The death of John Allen Chau the 26-year-old missionary from Washington state — who broke a raft of laws and put the health of the indigenous people at risk — has sparked international outrage, a heated debate about the protection of tribal communities and at least two investigations by authorities in India. It also has prompted soul-searching in the U.S. evangelical community, which has been debating whether Chau was a martyr, a fool or was afflicted by a messiah complex.

“God, I don’t want to die,” Chau scrawled in his journal while sitting in a fishing boat off the coast of the island where the North Sentinelese people live, shortly before he was killed. “WHO WILL TAKE MY PLACE IF I DO?”

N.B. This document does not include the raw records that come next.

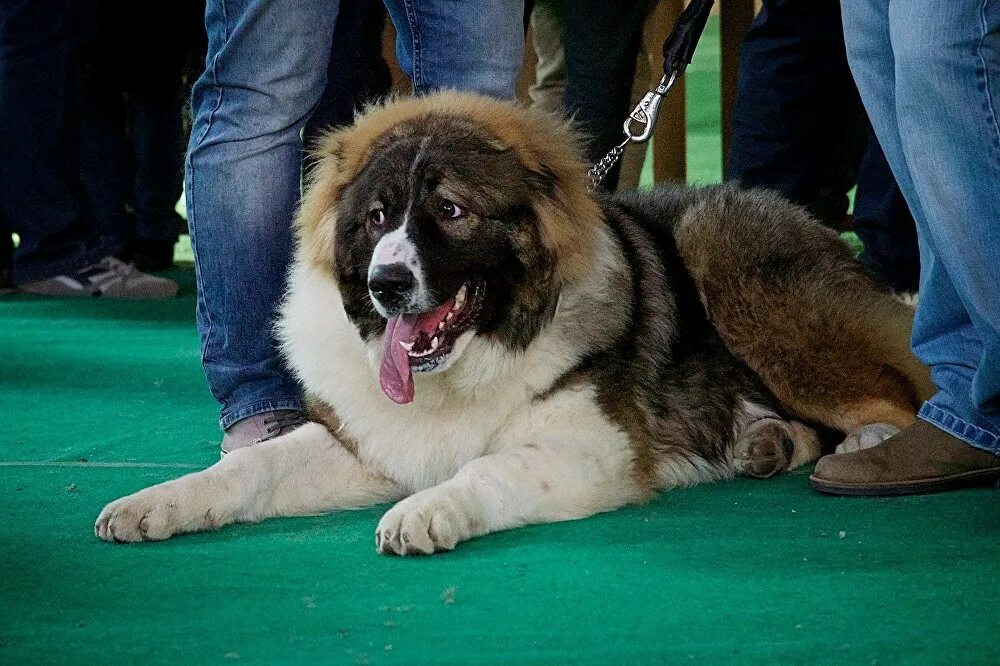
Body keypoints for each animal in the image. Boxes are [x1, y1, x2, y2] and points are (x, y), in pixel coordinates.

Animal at [94, 91, 928, 552]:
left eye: (450, 210)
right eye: (375, 218)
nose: (387, 284)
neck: (468, 362)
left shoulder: (591, 447)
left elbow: (488, 467)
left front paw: (427, 511)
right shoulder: (366, 439)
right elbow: (254, 466)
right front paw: (153, 504)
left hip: (721, 249)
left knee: (899, 392)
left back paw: (871, 447)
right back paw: (767, 442)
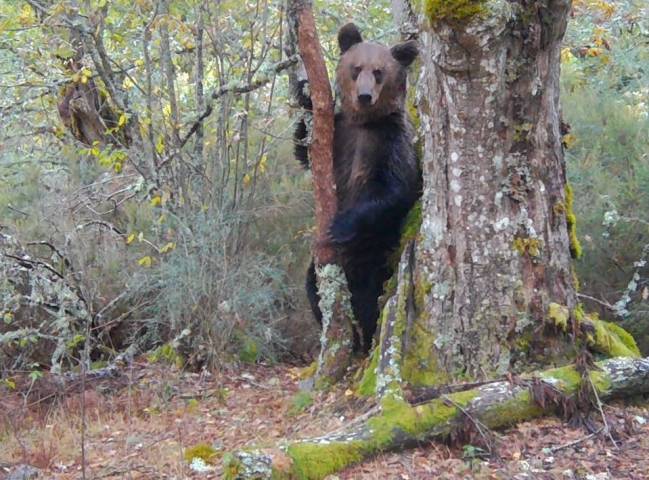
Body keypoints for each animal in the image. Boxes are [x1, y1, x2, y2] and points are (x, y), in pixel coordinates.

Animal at [294, 22, 420, 352]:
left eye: (379, 72)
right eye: (356, 68)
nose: (364, 96)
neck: (364, 123)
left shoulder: (391, 142)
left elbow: (395, 190)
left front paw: (339, 225)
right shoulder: (339, 135)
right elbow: (303, 151)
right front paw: (305, 94)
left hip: (376, 253)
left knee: (369, 298)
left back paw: (363, 342)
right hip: (322, 268)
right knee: (312, 287)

Chau had a “very meticulous plan to camouflage his expedition as fishing activity,” said Dependra Pathak, the director general of police for the Andaman and Nicobar Islands.

Brahma Chellaney, a professor at the Center for Policy Research in New Delhi, says Chau violated the country’s aboriginal and forest protection laws as well as cultural norms.

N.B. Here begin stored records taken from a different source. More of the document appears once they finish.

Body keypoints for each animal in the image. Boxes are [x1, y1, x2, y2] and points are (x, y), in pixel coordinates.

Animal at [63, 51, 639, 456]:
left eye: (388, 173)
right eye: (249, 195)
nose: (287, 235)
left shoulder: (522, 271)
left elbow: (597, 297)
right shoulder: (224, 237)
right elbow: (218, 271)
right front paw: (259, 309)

“He repeatedly trespassed on this island, and they lost their patience with him,” Chellaney said. “There is faith, and there is mental illness. . . . He didn’t understand the line between faith and doing something that’s absolutely nutty.”

Chau’s diary, which his family provided to The Washington Post, unfolds like the adventure novels he once read. He arrived in the Andamans on Oct. 16 and paid fishermen to take him by boat at night to the island on Nov. 14, evading the lights of patrols on the way. When the sun broke, Chau drew near the tribe. The women began “looing and chattering,” he wrote, and he was faced by men armed with bows and arrows. “My name is John, I love you and Jesus loves you,” he shouted before retreating.

The second day, he kayaked to the island and tried to offer the tribe small gifts — fish, scissors, cord and safety pins. A man in white with a crown, possibly made of flowers, shouted at him. He responded by singing “worship songs and hymns” and the tribe fell silent. A juvenile fired an arrow at him, piercing his waterproof Bible. Chau fled on foot through the mangroves.

“Lord, is this island Satan’s last stronghold where none have heard or even had the chance to hear your name?” he wrote.

By the third day, he became convinced he was going to die.

“Watching the sunset and it’s beautiful — crying a bit . . . wondering if it will be the last sunset I see,” he wrote. He asked the fishermen to drop him on the beach. They returned the next day and saw the tribesmen dragging Chau’s body.

The fishermen have been arrested, as has a friend of Chau’s who helped organize the boat trip. Police have no strategy to retrieve his body and don’t plan to confront the islanders, Pathak said.

Chau’s friends from the islands are still grieving and mystified by the whole episode.

“He lost his mind, definitely,” Snoeij said. “But ask any adventurer. You have to lose your mind a little bit, otherwise you don’t do it.”